Population
There was a time when the countless tribes of men, though wide-dispersed, oppressed the surface of the deep-bosomed Earth. ~ 7th-century-BCE Greek poet Stasinos
Setting aside for the moment the environmental havoc humans are so prone to, or the pollution they so effusively spew, their very existence in such large herds disbursed all over the Earth alone would have had a profound impact on the entire planet, even if their sense of “environmentalism” had been impeccable.
In a Malthusian manner, the herds were long kept in relative check by limits on agricultural productivity. This did not keep observant men from presciently fretting over human breeding proclivity.
The strongest witness is the vast population of the Earth to which we are a burden, and she scarcely can provide for our needs. ~ Tertullian, in the 3rd century
The dam to Malthusian population explosion broke by accumulative technological advance. World population mushroomed from under 700 million in 1700 to 7 billion in 2011.

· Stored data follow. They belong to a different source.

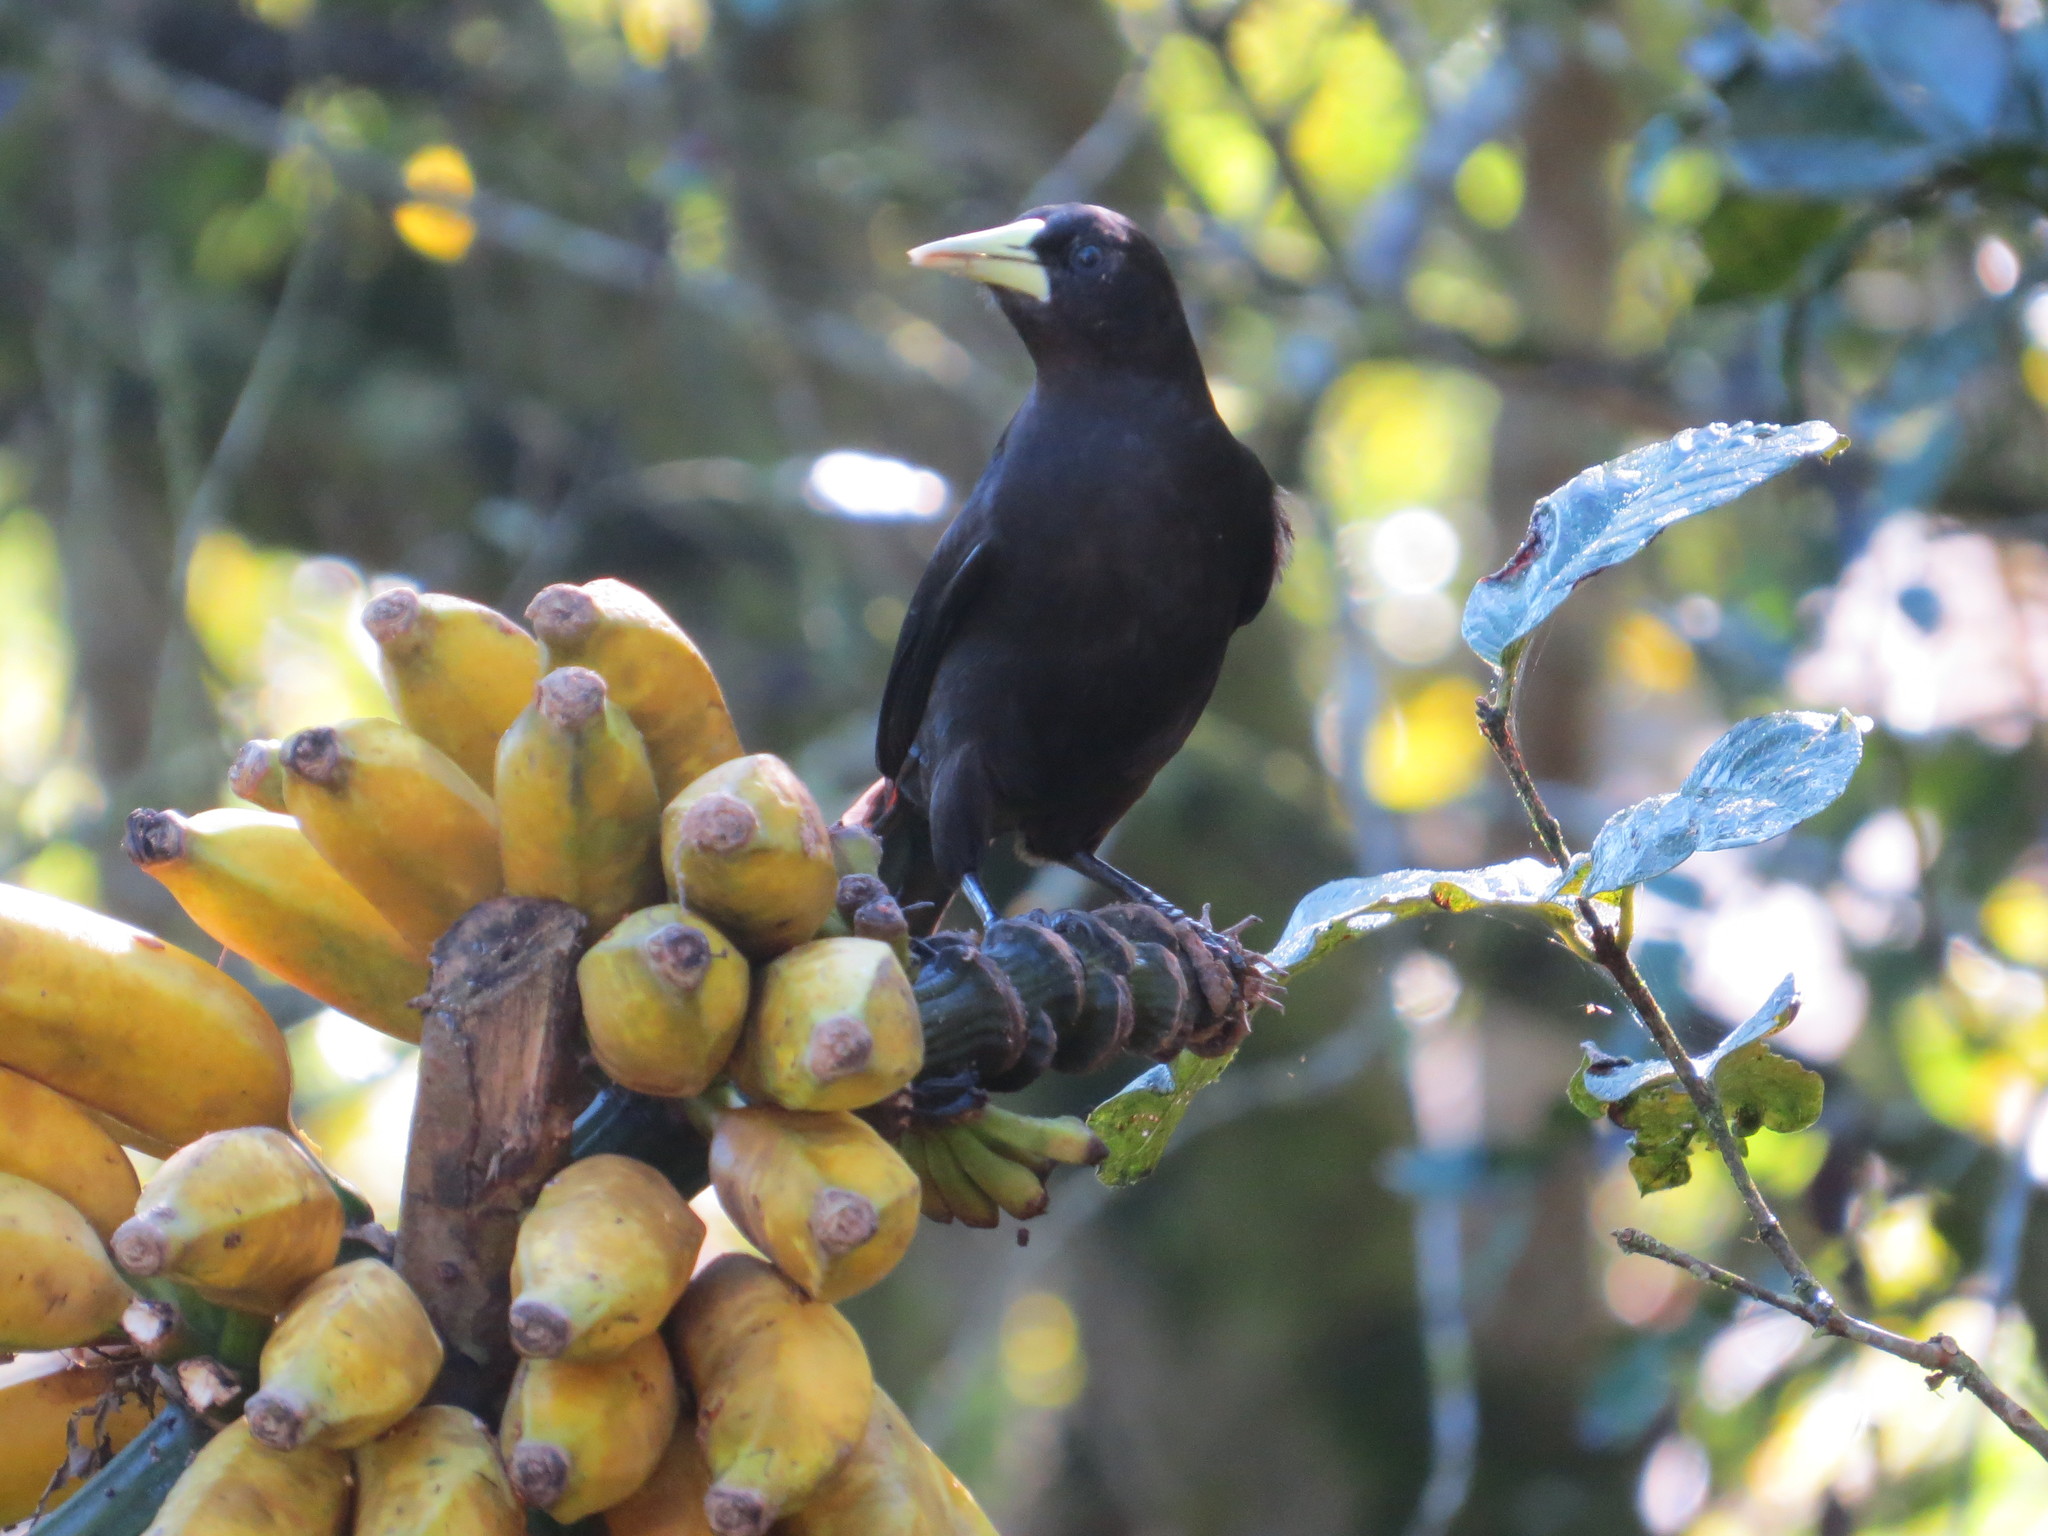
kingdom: Animalia
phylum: Chordata
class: Aves
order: Passeriformes
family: Icteridae
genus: Cacicus
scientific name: Cacicus haemorrhous
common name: Red-rumped cacique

Population, when unchecked, increases in a geometrical ratio. Subsistence only increases in an arithmetical ratio. ~ Thomas Malthus
From 1700 to 1900, Europe’s population more than tripled: from about 100 million to over 400 million. Europe had 36% of the world’s people in 1900.

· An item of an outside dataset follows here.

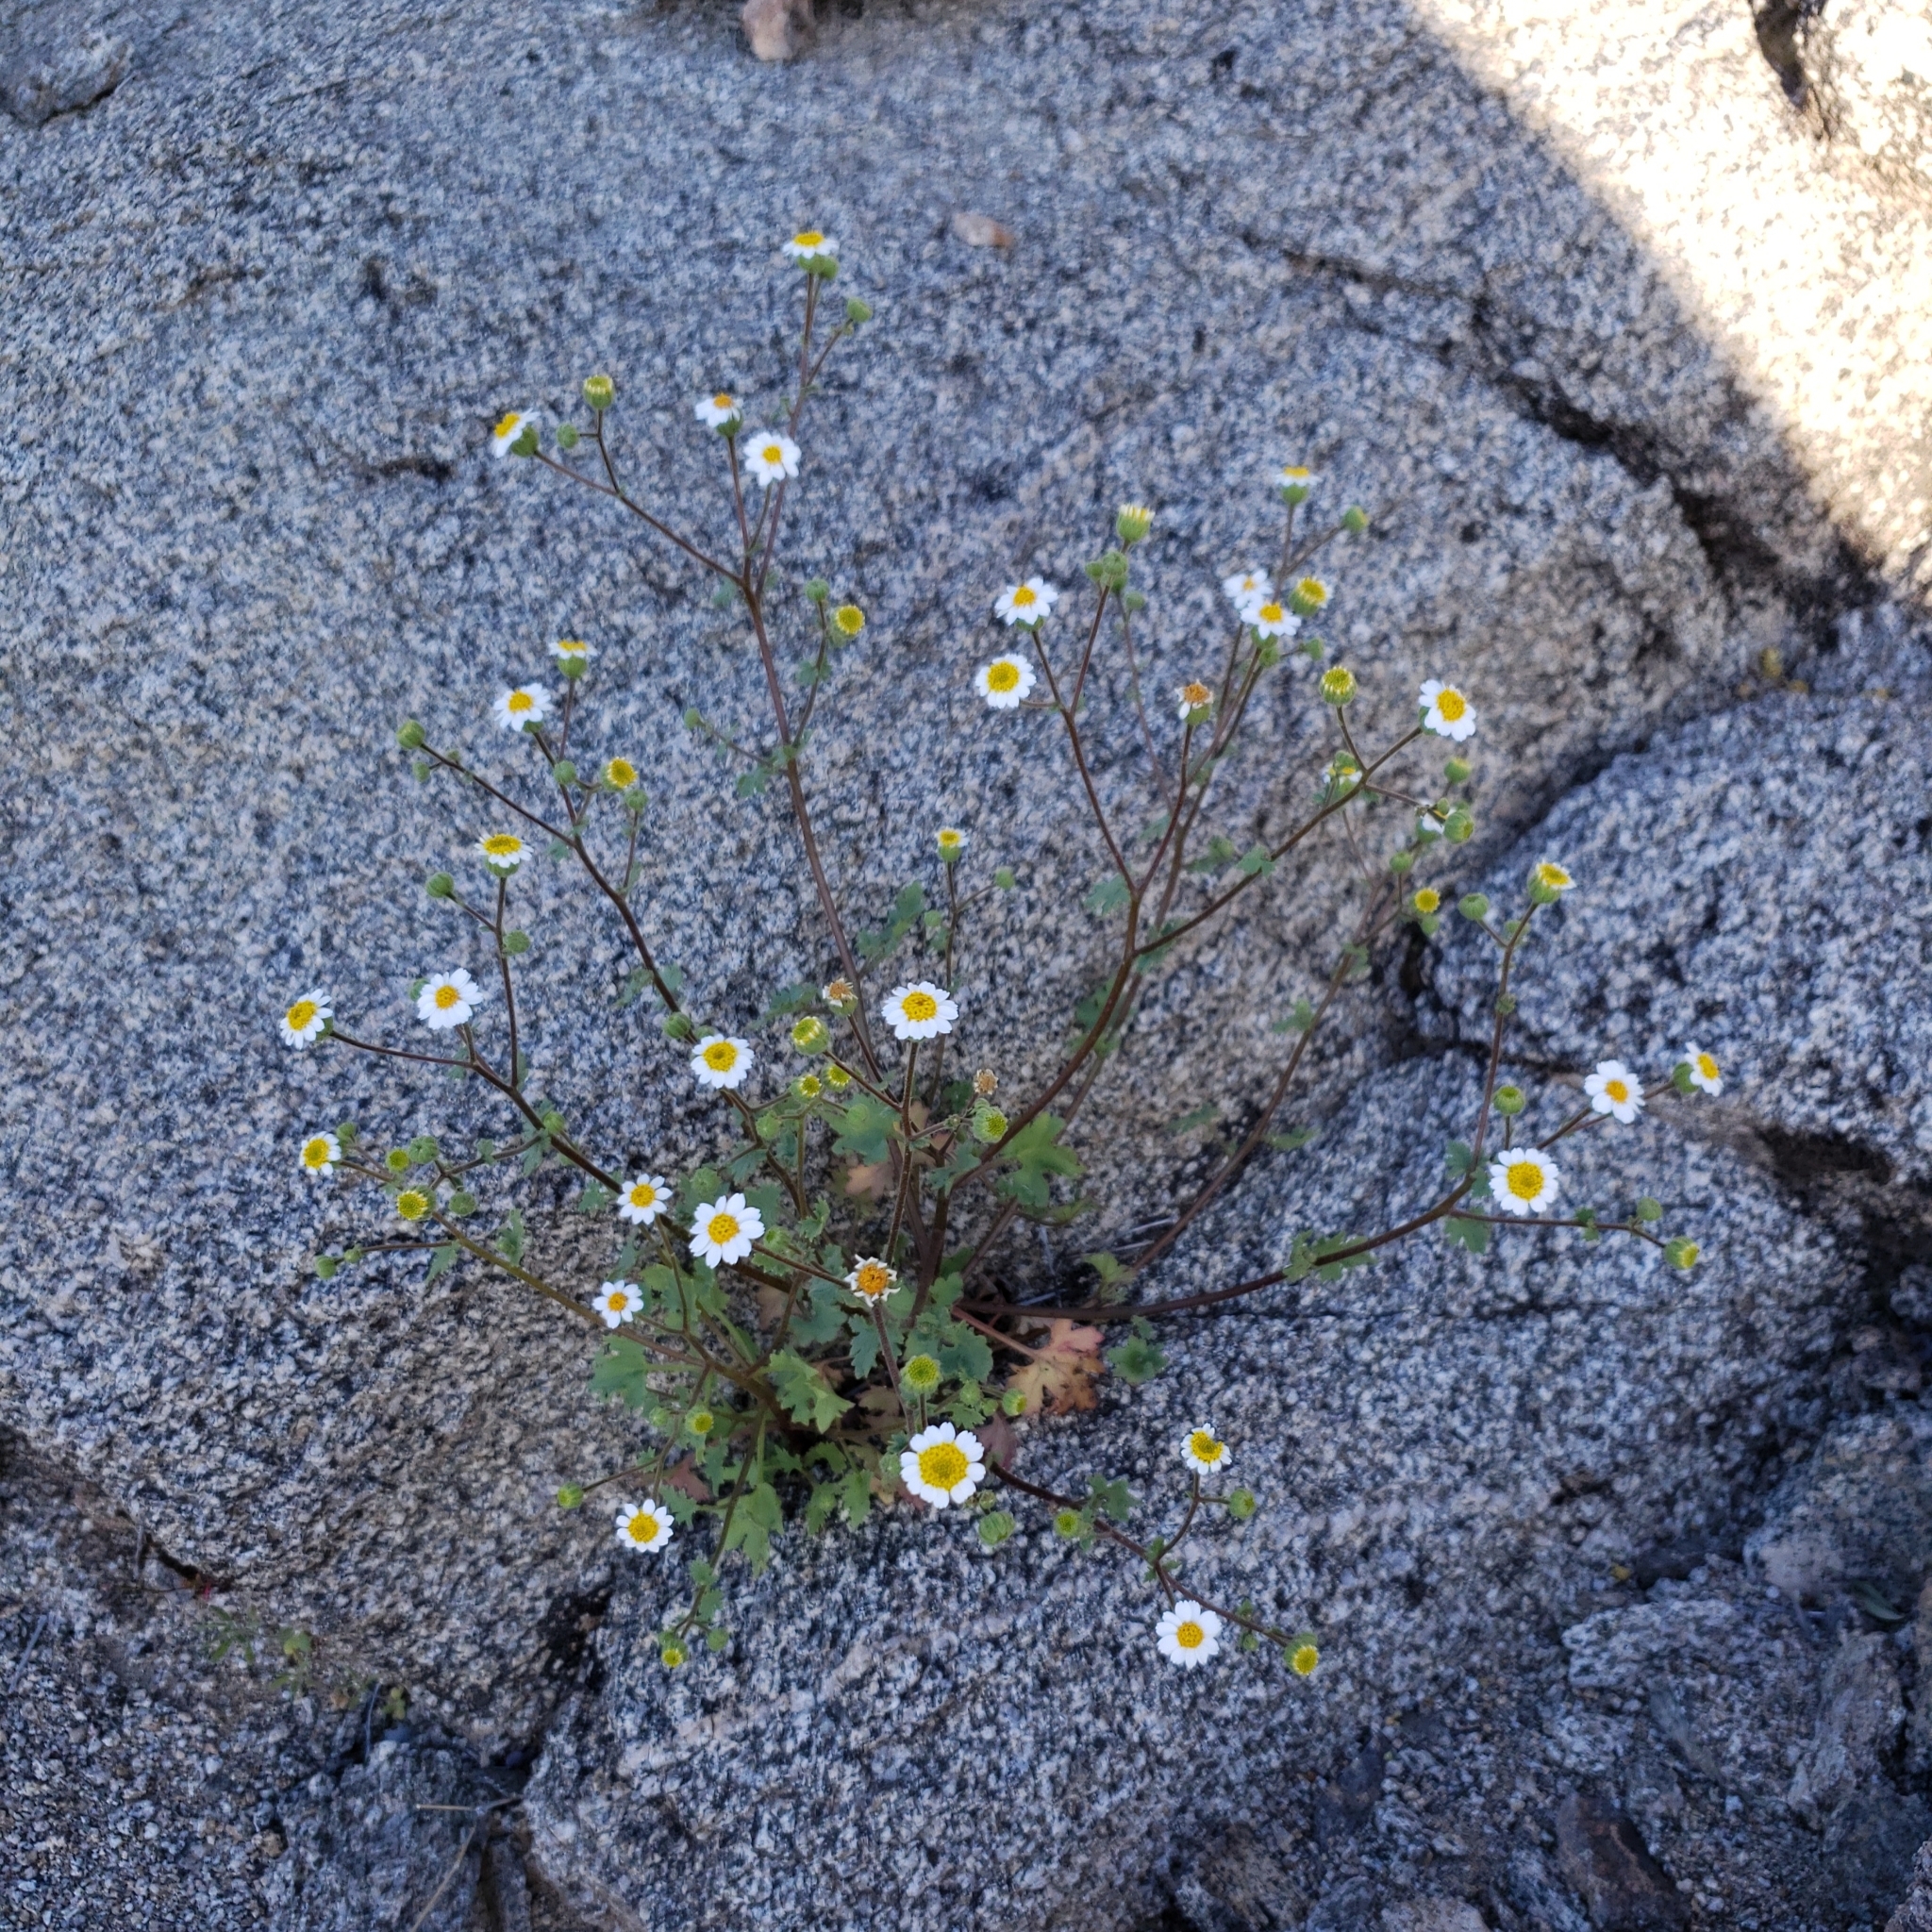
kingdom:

Improving living conditions and sanitation contributed to longer life expectancy, and greatly reduced youth mortality. Using nutrition as an indicator, the health of the world’s population is nowhere near what it could be, considering its overall wealth and the general education level.
Of the 7.7 billion people on the planet in 2019, 960 million (12.5%) did not get enough to eat. Conversely, 1.8 billion (24%) were overweight; of those, 535 million (7%) were obese. The fraction of adults physically fit was small indeed.
The population of the United States grew from 5.3 million in 1800 to 76 million in 1900: over 14 times as many people in a century. By 2010, there were 307 million in the US; a quadrupling in 110 years.
A laggard in industrialization, Russia’s population tripled from 1800–1900: from 37 million to 111 million. There were 143 million Russians in 2010.
In the 20th century, besides wars, the brutal Soviet regime under Joseph Stalin suppressed population growth by killing 20 million of its citizens. Of all the major industrialized nations, Russia’s population has been the slowest growing. Stalin is long in the grave, but his successors have only been marginally better in creating conditions for a contented citizenry.
A burgeoning population is good for economic growth and signifies in political minds the potential for expanding power. Hence, governments generally encourage breeding by their citizenry through various incentives, especially tax breaks. A notable exception has been China.